Wednesday, October 22, 2008
By bus from Sulaymaniyah to Irbil, Iraq – Wednesday, Oct. 22
When I lived in Canada, a road trip meant piling with friends into my green Ford Escort, the windows down and the radio loud as we set off from my hometown of Ottawa to Montreal or Toronto for the weekend. During the years I lived in Russia, a “road trip” usually meant taking the train, speeding between Moscow and St. Petersburg or rolling slowly across the awe-inspiring distances to the east.
In the Middle East, a road trip means military checkpoints. Whether you’re driving between the holy cities of Jerusalem and Bethlehem, heading to the scenic south of Lebanon, or doing what I did today – cutting across the north of war-torn Iraq by bus – hitting the road means spending a large chunk of your journey having your documents and belongings checked by nervous soldiers.
For the three-plus hours the 17 other passengers and I sat crammed into a decades-old Toyota bus, we hit six checkpoints.
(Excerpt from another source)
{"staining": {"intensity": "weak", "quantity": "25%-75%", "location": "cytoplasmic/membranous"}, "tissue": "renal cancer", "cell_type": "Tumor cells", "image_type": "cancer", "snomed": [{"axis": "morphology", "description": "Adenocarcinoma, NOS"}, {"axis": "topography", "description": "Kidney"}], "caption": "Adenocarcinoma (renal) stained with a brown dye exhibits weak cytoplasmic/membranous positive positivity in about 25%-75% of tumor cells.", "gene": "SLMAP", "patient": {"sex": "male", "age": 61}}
Two of them were manned by Iraqi army soldiers, the other four by the pershmerga (ready-to-die) militia that is the de facto army of the autonomous Kurdish region in the north of Iraq. By the last of them – when I was asked to get out of the vehicle so that I could be more closely examined by a swarthy soldier with kebab breath – I was even thinking fondly of the Ontario Provincial Police and their nefarious speed traps. Yes, the checkpoints were that aggravating.
The bumpy, 205-kilometre drive from Sulaymaniyah to Irbil was nonetheless as exhilarating in its own way as those weekend rips to Montreal. For the past five years, reporters like me have had to skulk around this country, fearing car bombs and kidnappings. The last time I was in Baghdad (back in March), a colleague and I used four cars between us, hoping that switching vehicles often enough would keep the anonymous bad guys from tracking our movements too closely. Other journalists travel with their own security detachments.
But today my translator and I simply headed down to the main Sulaymaniyah bus station, found a driver who was hollering out “Hawler! Hawler!” (the Kurdish name for Irbil) and hopped aboard. I grabbed a seat between a gregarious 22-year-old peshmerga fighter heading home to Kirkuk and an intense 26-year-old economics graduate going to Irbil. We sat back and chatted the afternoon away as though we were travelling through a completely normal country somewhere else on this planet.
But this wasn’t that other country, as the jolts to our spine that we experienced each time the bus bounced off a pothole reminded us. Saifeddin Shamseddin, the recent economics grad, was bordering on depressed. His degree, he said, meant nothing in a country where there was no work of any kind for young people like him. He had been in Sulaymaniyah filling out the necessary documentation to go to police college – another Iraqi intellectual forced to pick up a gun because there’s nothing else to do.
“No one is happy here. There are thousands of young students who have just graduated and are now sitting at home jobless” he said, his long legs curled up almost to his chin because the bus seats were so close together.
Mohammed Amin, the young peshmerga fighter, nodded in agreement. He confessed that he was saving up money to pay a smuggler to take him, along with his wife and infant daughter, out of Iraq, to London if they could manage it. “It will continue to get worse here day after day,” he predicted. “I’ve lived here 22 years and I have yet to see one happy day in Iraq."